Reproduce word for word the lines in the entries below from the line with "qualification requirements and" to the line with "capitalized cost reduction.", including both of those lines.

*** INPUT RECORDS ***

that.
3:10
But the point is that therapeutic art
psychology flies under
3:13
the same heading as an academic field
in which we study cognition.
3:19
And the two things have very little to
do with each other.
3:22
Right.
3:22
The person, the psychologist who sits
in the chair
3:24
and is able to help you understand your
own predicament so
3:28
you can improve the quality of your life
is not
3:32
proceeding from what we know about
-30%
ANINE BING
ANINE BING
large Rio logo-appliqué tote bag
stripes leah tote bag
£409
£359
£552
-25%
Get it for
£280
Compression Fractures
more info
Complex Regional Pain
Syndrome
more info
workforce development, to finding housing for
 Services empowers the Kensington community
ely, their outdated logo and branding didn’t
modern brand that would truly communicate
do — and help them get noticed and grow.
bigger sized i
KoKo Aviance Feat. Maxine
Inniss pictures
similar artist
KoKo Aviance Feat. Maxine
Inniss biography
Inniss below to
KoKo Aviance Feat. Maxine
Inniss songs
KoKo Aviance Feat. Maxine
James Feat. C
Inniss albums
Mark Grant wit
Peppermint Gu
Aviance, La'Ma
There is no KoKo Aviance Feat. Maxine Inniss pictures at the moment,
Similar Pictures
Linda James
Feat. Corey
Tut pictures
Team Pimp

*** End of INPUT RECORDS ***
*** INPUT RECORDS ***

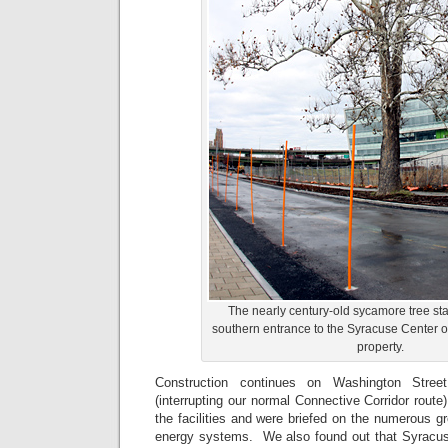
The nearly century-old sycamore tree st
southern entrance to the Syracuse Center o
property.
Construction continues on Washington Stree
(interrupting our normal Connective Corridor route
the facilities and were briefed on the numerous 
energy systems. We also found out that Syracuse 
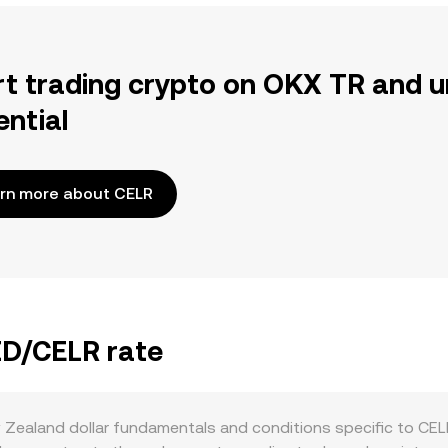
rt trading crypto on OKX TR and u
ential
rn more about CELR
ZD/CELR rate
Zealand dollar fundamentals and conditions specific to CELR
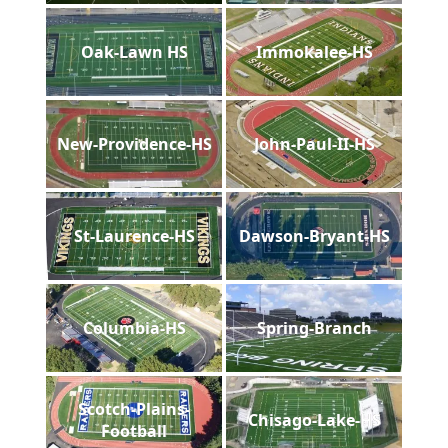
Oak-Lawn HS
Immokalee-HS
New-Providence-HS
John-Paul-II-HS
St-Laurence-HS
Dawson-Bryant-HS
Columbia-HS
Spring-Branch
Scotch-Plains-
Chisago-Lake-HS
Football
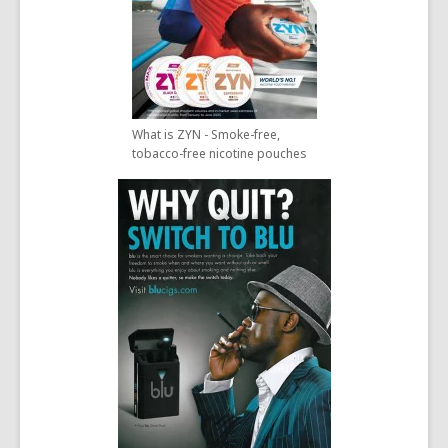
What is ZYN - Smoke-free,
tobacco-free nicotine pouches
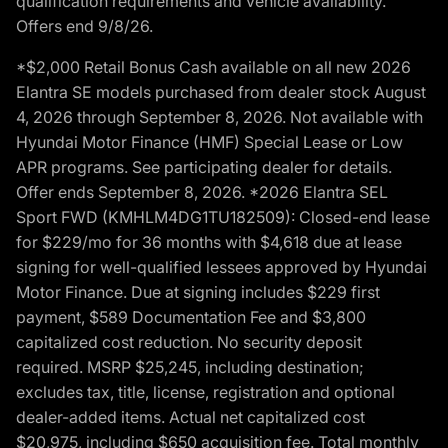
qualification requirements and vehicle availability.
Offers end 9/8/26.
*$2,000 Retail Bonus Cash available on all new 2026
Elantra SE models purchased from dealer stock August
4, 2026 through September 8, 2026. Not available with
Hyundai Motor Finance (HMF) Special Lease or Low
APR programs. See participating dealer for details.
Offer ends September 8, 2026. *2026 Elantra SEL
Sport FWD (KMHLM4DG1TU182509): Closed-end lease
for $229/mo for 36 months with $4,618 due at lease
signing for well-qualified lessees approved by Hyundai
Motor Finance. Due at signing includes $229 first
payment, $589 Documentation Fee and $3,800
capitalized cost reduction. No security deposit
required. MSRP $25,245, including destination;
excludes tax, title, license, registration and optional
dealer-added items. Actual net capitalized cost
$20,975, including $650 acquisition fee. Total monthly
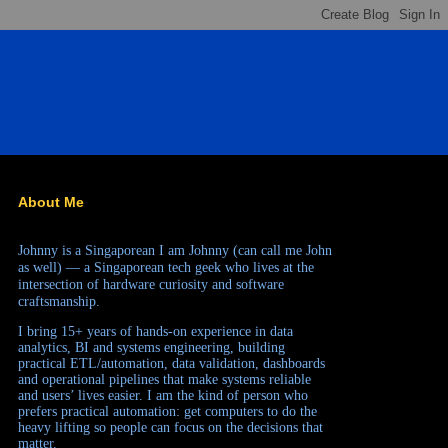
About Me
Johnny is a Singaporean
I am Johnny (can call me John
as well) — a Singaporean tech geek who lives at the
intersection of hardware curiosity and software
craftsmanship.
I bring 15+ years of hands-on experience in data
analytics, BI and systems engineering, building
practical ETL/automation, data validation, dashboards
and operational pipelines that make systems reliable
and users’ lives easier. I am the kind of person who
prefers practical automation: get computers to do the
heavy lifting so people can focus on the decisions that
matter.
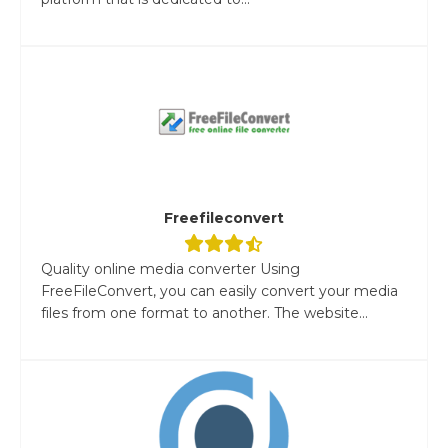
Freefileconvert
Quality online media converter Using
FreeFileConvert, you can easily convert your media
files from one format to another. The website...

*** End of INPUT RECORDS ***

# YOUR SOLUTION
qualification requirements and vehicle availability.
Offers end 9/8/26.
*$2,000 Retail Bonus Cash available on all new 2026
Elantra SE models purchased from dealer stock August
4, 2026 through September 8, 2026. Not available with
Hyundai Motor Finance (HMF) Special Lease or Low
APR programs. See participating dealer for details.
Offer ends September 8, 2026. *2026 Elantra SEL
Sport FWD (KMHLM4DG1TU182509): Closed-end lease
for $229/mo for 36 months with $4,618 due at lease
signing for well-qualified lessees approved by Hyundai
Motor Finance. Due at signing includes $229 first
payment, $589 Documentation Fee and $3,800
capitalized cost reduction. No security deposit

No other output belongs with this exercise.